若要在不使用 using 或類似的情況下解決分詞問題fold,以下程式碼應取代上面顯示的註解掉的行。也將第二個echo命令列替換為:
c6="$f6"
n6=""
while (((${#n6}+${#nw})<=16)); do
n6=$n6${c6%% *}\
n6=${n6# }
eval c6=\${c6\#${c6%% *} }
nw=${c6%% *}
done
#n6=${f6:0:16} ### replace by above
並替換
echo "$f1,$f2,$f3,$f4,$f5,\"${f6# }\""
和
((${#f6}>0)) && echo "$f1,$f2,$f3,$f4,$f5,\"${f6# }\""
以避免出現任何空白欄位 6 餘數。
使用以下測試檔案:
"5","4","3","2","1","XYZ ABCD E"
"1","2","3","4","5","AB CDE F GHI JK LMNOP Q RS TUV W XYZ 12 3456 7890"

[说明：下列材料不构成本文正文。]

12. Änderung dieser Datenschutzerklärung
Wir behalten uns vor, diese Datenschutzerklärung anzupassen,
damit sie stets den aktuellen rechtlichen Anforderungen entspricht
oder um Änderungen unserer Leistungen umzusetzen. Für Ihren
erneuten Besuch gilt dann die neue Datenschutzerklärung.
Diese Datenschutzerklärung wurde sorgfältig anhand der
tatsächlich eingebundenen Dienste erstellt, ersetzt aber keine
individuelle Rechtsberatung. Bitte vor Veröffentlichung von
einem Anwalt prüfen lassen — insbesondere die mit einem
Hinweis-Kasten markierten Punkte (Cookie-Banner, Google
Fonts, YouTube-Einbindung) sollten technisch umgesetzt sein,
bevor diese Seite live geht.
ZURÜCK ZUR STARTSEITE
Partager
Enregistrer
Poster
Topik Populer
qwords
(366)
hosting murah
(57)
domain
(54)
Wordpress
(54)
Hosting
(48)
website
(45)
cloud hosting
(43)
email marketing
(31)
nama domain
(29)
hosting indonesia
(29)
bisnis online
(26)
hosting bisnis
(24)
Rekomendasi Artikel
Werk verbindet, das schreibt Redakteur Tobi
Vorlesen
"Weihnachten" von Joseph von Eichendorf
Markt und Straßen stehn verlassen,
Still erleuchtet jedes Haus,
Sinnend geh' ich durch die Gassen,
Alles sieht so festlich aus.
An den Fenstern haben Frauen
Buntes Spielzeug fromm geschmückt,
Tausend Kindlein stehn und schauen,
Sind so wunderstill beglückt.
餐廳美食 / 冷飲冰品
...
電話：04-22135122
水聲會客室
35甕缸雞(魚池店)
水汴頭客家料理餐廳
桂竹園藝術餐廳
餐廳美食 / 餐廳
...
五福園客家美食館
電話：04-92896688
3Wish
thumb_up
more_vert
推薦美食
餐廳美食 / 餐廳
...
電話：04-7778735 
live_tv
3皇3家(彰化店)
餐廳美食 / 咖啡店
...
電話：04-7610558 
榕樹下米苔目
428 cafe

"9","8","7","6","5","LMN O PQ R"
"1","2","3","4","5","A BB CCC DDD EEEE FFFFF GGGGGG HHHHHHH"
結果:
"5","4","3","2","1","XYZ ABCD E"
"1","2","3","4","5","AB CDE F GHI JK"
"1","2","3","4","5","LMNOP Q RS TUV W"
"1","2","3","4","5","XYZ 12 3456 7890"
"9","8","7","6","5","LMN O PQ R"
"1","2","3","4","5","A BB CCC DDD"
"1","2","3","4","5","EEEE FFFFF"
"1","2","3","4","5","GGGGGG HHHHHHH"
然而,現有工具的使用fold要容易得多,並且遵循 UNIX 哲學——構建在現有的簡單工具之上。但如果您喜歡 Shell 編程,那麼上述是獲得解決方案的一種方法。如果有人需要代碼的解釋,請與我聯絡。